Sao Paulo’s Hidden Open Mic/Open Jam Scene in the Middle of the Land of Bossa Nova
Brazil, as most people know, is a musical country, famous for the distinctive sounds of bossa nova and samba and many other styles. It all came very much alive in the 1960s with the Tropicália music movement that transformed traditional Brazilian music – and other arts – into a pop-rock form. One of the most influential bands was the São Paulo-founded Os Mutantes, which, over the decades, would influence many musicians – including David Byrne and Beck. And there were people like Joao Gilberto and Antonio Carlos Jobim, and even people like Stan Getz, the American jazz sax player, who helped popularize the music in the west. So you would expect that Sao Paulo would be a vibrant open mic, or especially, open jam, city. But for the foreigner to step into this capital of Brazil of 20 million people and try to find an open mic or jam, it just is not so easy. The city is, yes, very much alive with music. It is just bubbling with music everywhere, from single singers with guitars in small bars and restaurants, to venues with larger stages and play areas that put on special events and live music of all kinds. But there is soooo much live music that there is practically – and I say “practically” – no need for the open mic or jam. They do exist, but in general, they are put on at the drop of a hat, in a neighbourhood bar or restaurant, with no prior planning, and mostly among friends. As I mention in my guide, there is a Brazilian equivalent of the open mic, called the Sarau, but it is not always easy to predict where one may arise….

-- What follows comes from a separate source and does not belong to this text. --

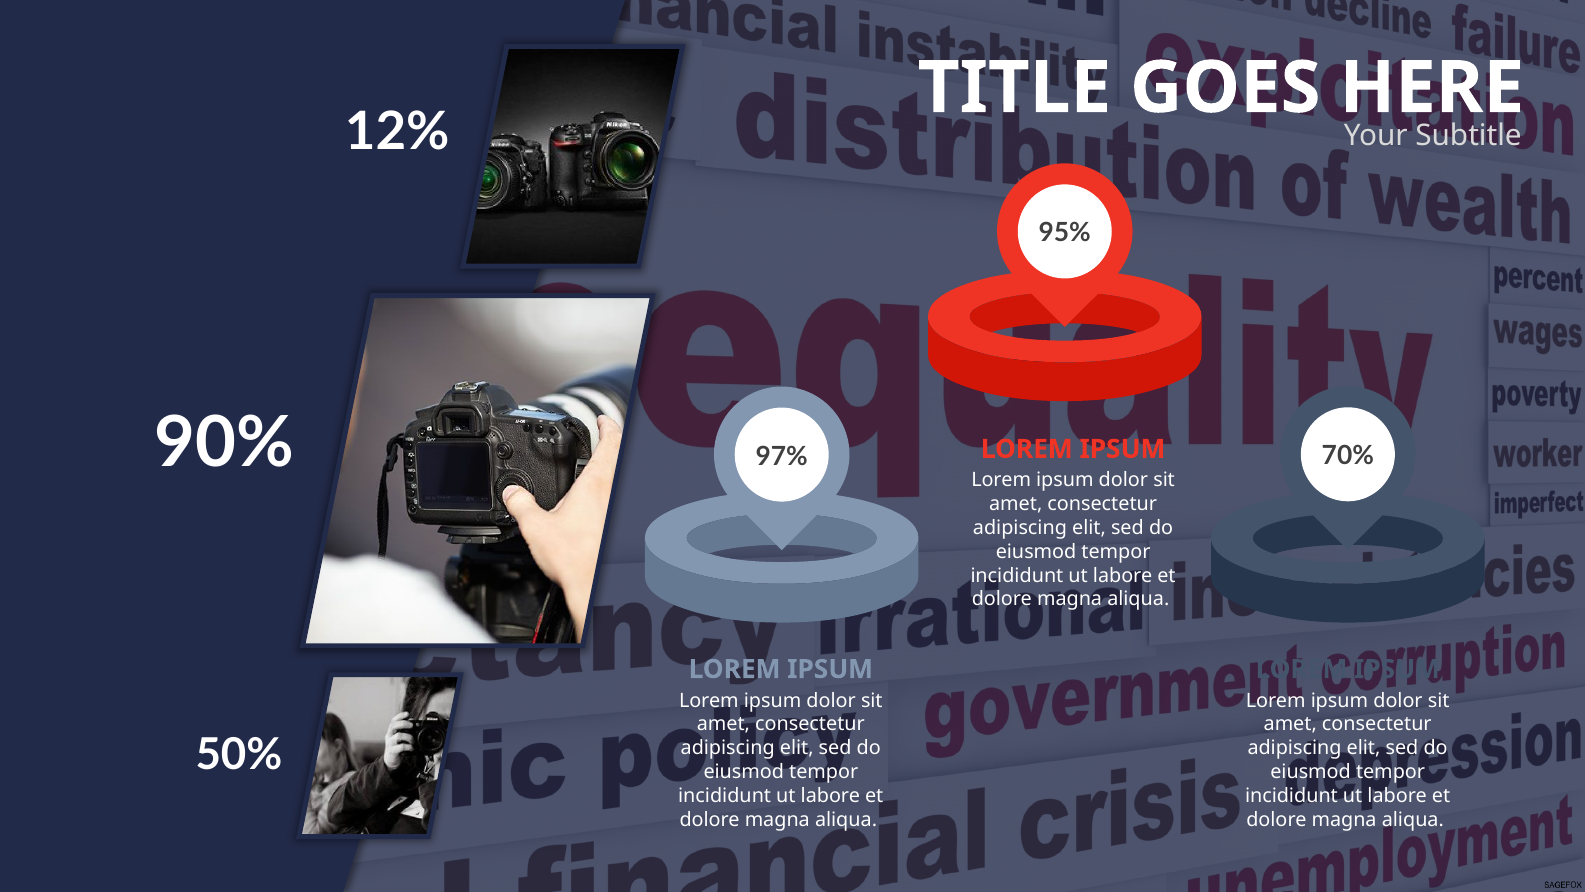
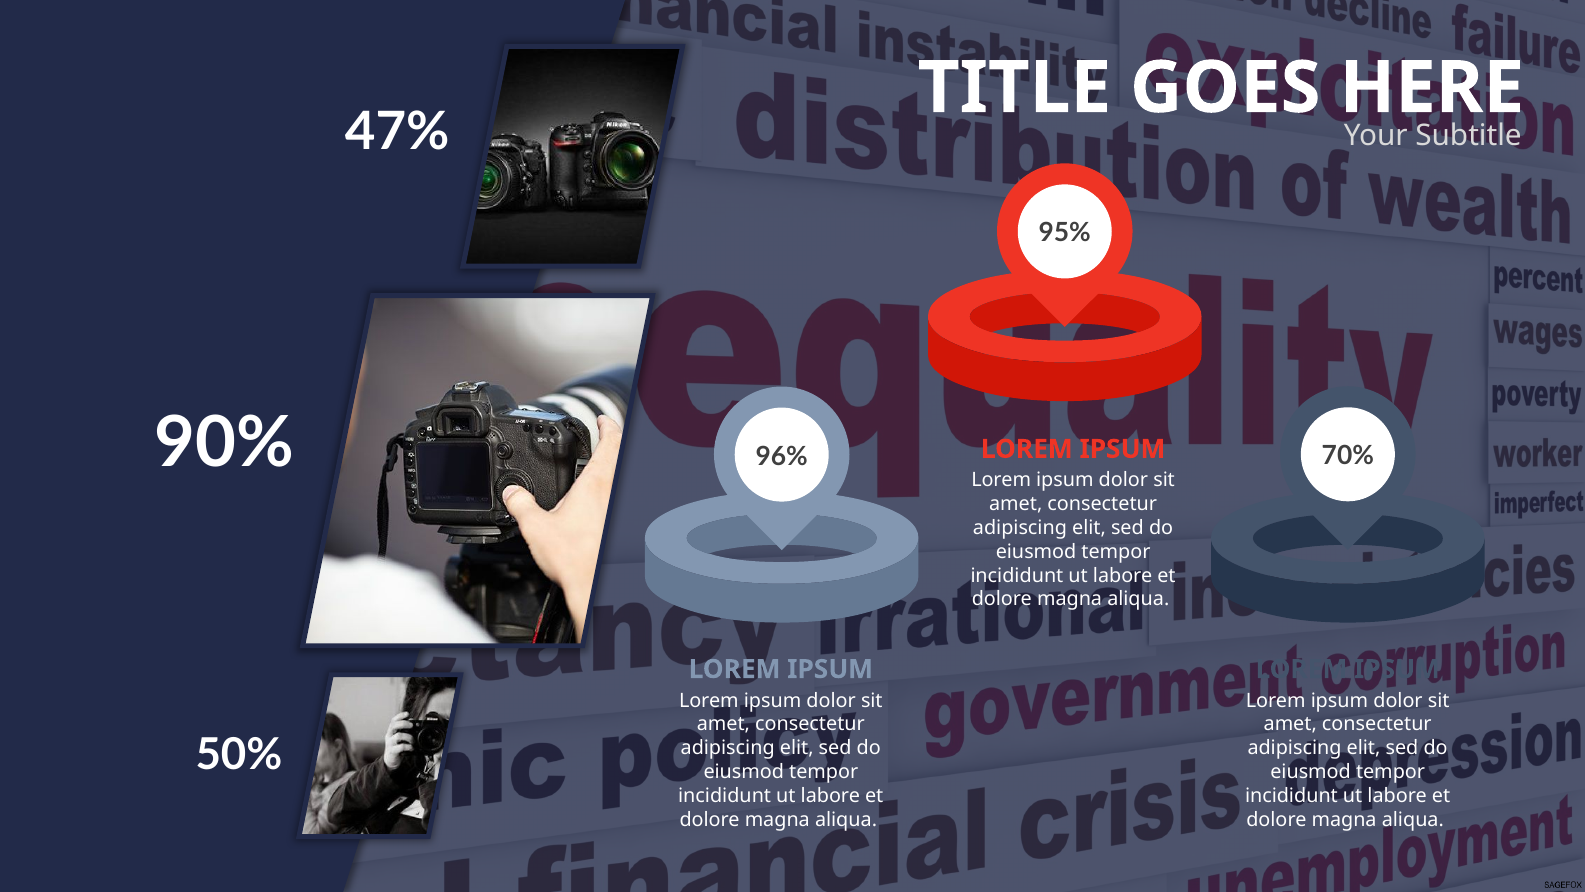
12%: 12% -> 47%
97%: 97% -> 96%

Worldwide Open Mic Guide Philosophy
The only guide I am really in a good position to update regularly is that of Paris, since I live there. But I decided to do guides to all the other more than 20 cities on my worldwide open mic tour in order to give the knowledge I have personally of each city’s open mics. The guide has links to sites I know of local guides that may be more up-to-date, but I have chosen to list the open mics or jam sessions that I have played in myself. There may be others that I know of, but if I have not played there, I will not include it on the list. That way, the user learns a little of my own impressions. But I cannot be as certain that the guide is up-to-date – so check before you go.

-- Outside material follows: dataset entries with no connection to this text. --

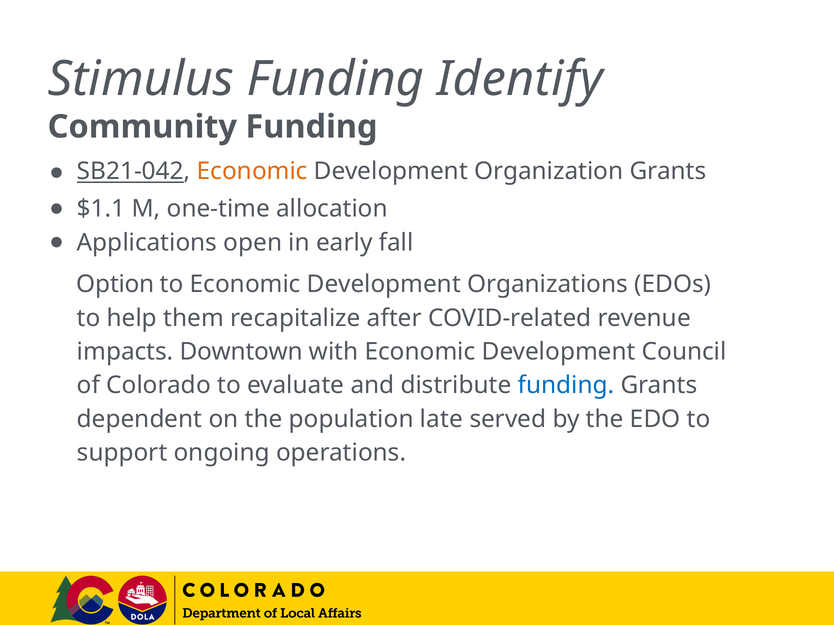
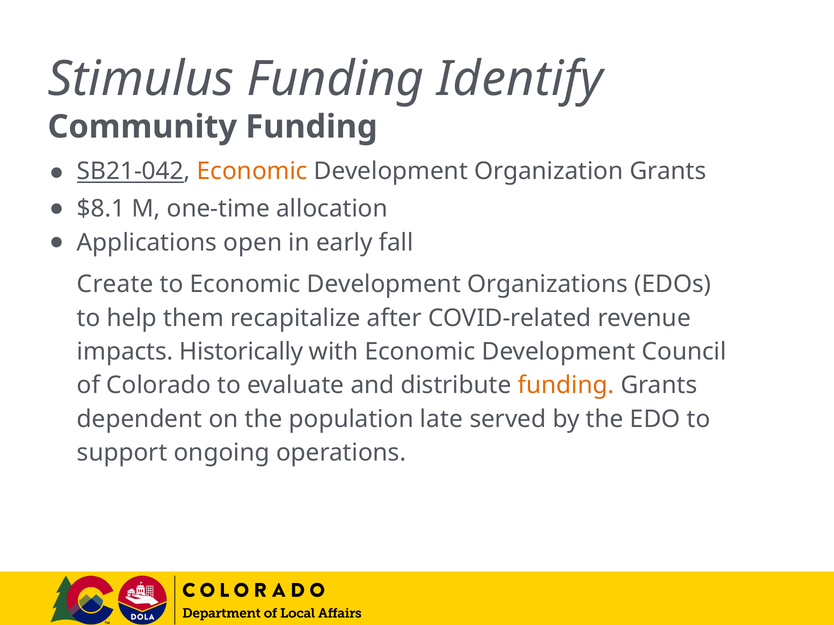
$1.1: $1.1 -> $8.1
Option: Option -> Create
Downtown: Downtown -> Historically
funding at (566, 386) colour: blue -> orange
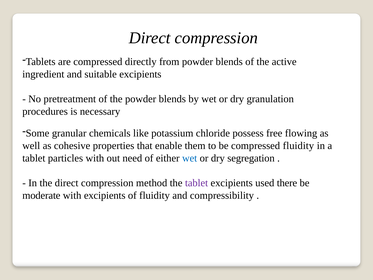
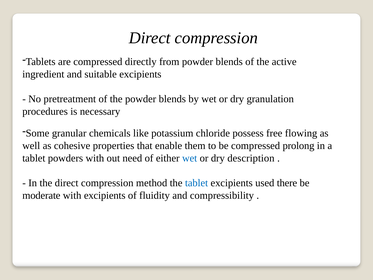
compressed fluidity: fluidity -> prolong
particles: particles -> powders
segregation: segregation -> description
tablet at (197, 183) colour: purple -> blue
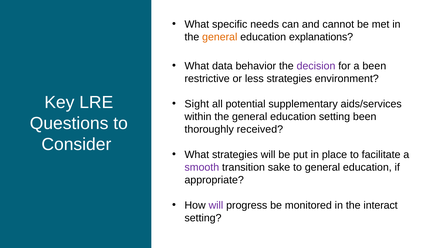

It is nearly 4 AM on Thursday and I finally have the time to write down a little bit about the most amazing last evening that I had in Sao Paulo, where I finished my 2011 adventure around the world going to the open mics and jam sessions. The last night was so great that I am still recovering from it.
I had a fabulous session at Bar Varal in Pinheiros with the same group of people who I met and played with in 2009 and who I managed to miss in the freakiest way last year. This group of musicians both amateur and profession gets together every Sunday in Sao Paulo to play from around 10:30 PM to 5:30 PM, has moved around the city some five to seven or so times in the last couple of years, so you have to make sure not to lose touch with them!
The first year I stumbled on the place in the Lua Nova bar and jammed all night, then last year I stumbled on the place in another bar in the same area, but had no idea that I had found it and I walked out without jamming, and this year I planned it all in advance after befriending one of the participants on Facebook.
I had an even better time this year with the musicians who played at the Varal. The bar is much better than the Lua Nova, which was a tiny hole in the wall bar. The Varal is on the second floor of a discreet building, and if you did not know it was there and you passed by at opening when there is no music in the air, you’d never know it was anything but a private residence outside.
Once inside, though, this is a very warm and cosy bar with high ceilings with wooden beams, and with photos of Brazilian musicians on the walls and other pictures, and with a long bar in the back and a drum set in the corner at the front by the windows. Tables are set up side by side to permit people to join the open jam.
This year there were three microphones, the regular guitar player, and a few more who came in to play guitar, percussion and sing. It was free, open and more amazing as the evening progressed. I was a little worried at first as there was practically no one there at 10:30 PM. By 1 AM it was kicking, both with the people playing music and the audience that sang along.
I met a lot of interesting Brazilian musicians, and made some friendships I’m sure will continue. I also had a great time playing my own song, Borderline, and some cover songs – it was such a huge contrast to the rest of the evening’s hip and cool Brazilian music, but people enjoyed what I did it seemed, and they sang along.
Speaking outside with some of the musicians I asked why there were not more such open jams in Sao Paulo, and one of them told me that it was difficult to promote such things and they kept on getting closed down because of the loudness of the music going all night long. But he said that they all keep on getting back together because it answers a need. Mostly, he said, the jams are started in discreet bars by friends, and they grow into jams of friends of friends and friends of those… no advertising as such is done, and if you don’t know people involved in them, you don’t find them very easily…. That’s for sure!